Thursday 9 July, 2020

How to: Forgive cheating

To get the #NakedTruth on working past cheating, Loop sat down with Pastor Gabriel Charles, an ordained Minister and a trained Leader.

Still in keeping with the topic of 'Relationships', Loop sought to deal with the white elephant in the room. Where others rather hide cheating or laugh at ‘de horner man crying’ while the wifey cries herself to bed at night over secret texts from ‘de side gyal’, Loop got the pastor to address infidelity and provide some guidance.

For those people who are together but one person has cheated in the past, pastor Charles had some words for both parties.

He said:

“The individual who cheated must admit it and be sorry for it. It is critical to ask forgiveness. The cheater must see the level of hurt caused and where possible answer as many questions as possible which their partner might have. The cheater must be patient with their partner and allow them to process the pain caused in their own time, instead of trying to force them to.

“The wronged partner should grieve his/her hurt and express how he/she honestly feels. This partner should also be willing to forgive and bring resolution. Together they should seek the help of a counselor to help them work it through.”

Charles reminded that when in a relationship, no one can make the tough decisions for you. So, recognising that some people cannot easily overcome the hurt of discovering that their partner has stepped out on them, he advised:

“If the wronged party cannot get through this easily they should seek a period of separation to reflect in their own space.

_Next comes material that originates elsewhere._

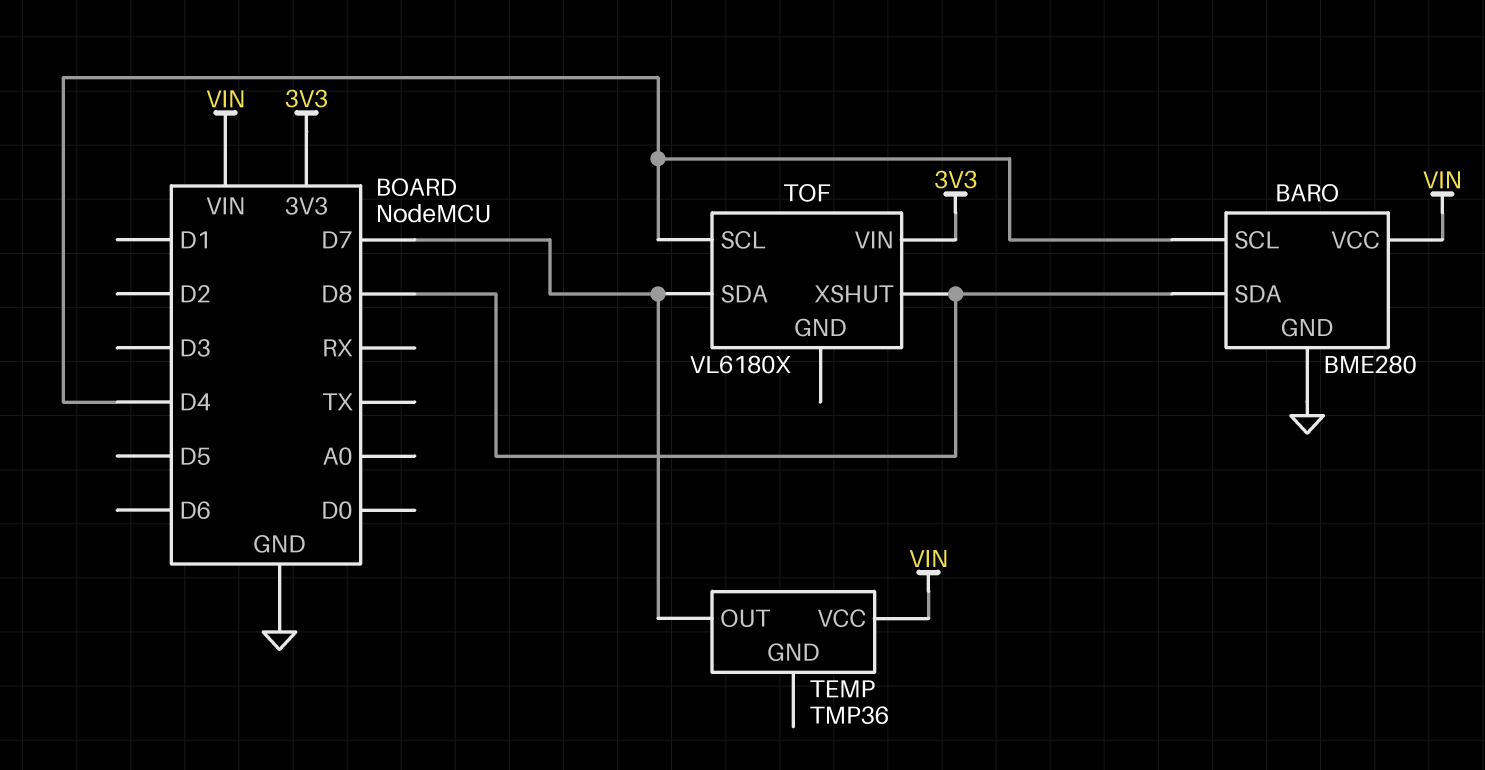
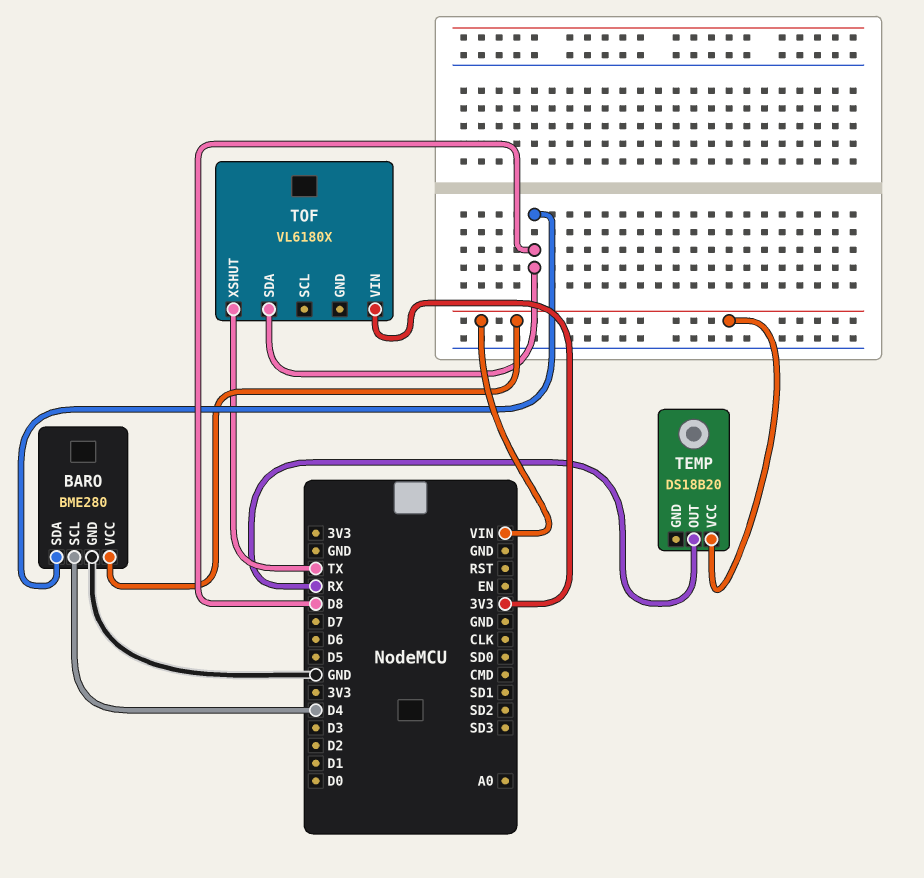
TEMP: TMP36 -> DS18B20
TEMP pin OUT: D7 -> RX
TOF pin SCL: D4 -> none
TOF pin SDA: D7 -> D8
TOF pin XSHUT: D8 -> TX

“The partner who is not over the infidelity may want to be isolated from his/her spouse. He/she may be angry and sad. They may also be suspicious and ask a lot of questions. These behaviors should be met with understanding.”

With many people in movies always tossing out the question, ‘Can we still be friends?’ after a breakup, he also dispelled the myth that counsellors are miracle workers or magicians.

If the hurt is too much to get past and the relationship ends, he said, “Counsellors cannot guarantee an amicable separation, that is up to the couple. The counsellor can only help them process their pain and anger so that the parting is as peaceful as possible.”


As a man of God, pastor Charles also left a biblical Word with couples. He highlighted two scriptures.

“Ephesians 5:25 - Husbands love your wives even as Christ loved the church and gave Himself for it.

“Genesis 2: 23-25 - This is now bone of my bone and flesh of my flesh . . .therefore shall a man leave his father and mother and cleave unto his wife and they shall be one flesh . . .and they were both naked, the man and his wife and were not ashamed.

“These scriptures would help couples to see that they are partners on the same team.”

And to those who have been hurt and are scared to get back on the relationship bicycle fearing a repeat episode, he gently explained, “That person should tread cautiously, seek God's guidance and realize that life is all about second chances.”

Pastor Charles has been married 32 years, counselling for eight years and he was trained at the Haggai Institute in Maui, Hawaii.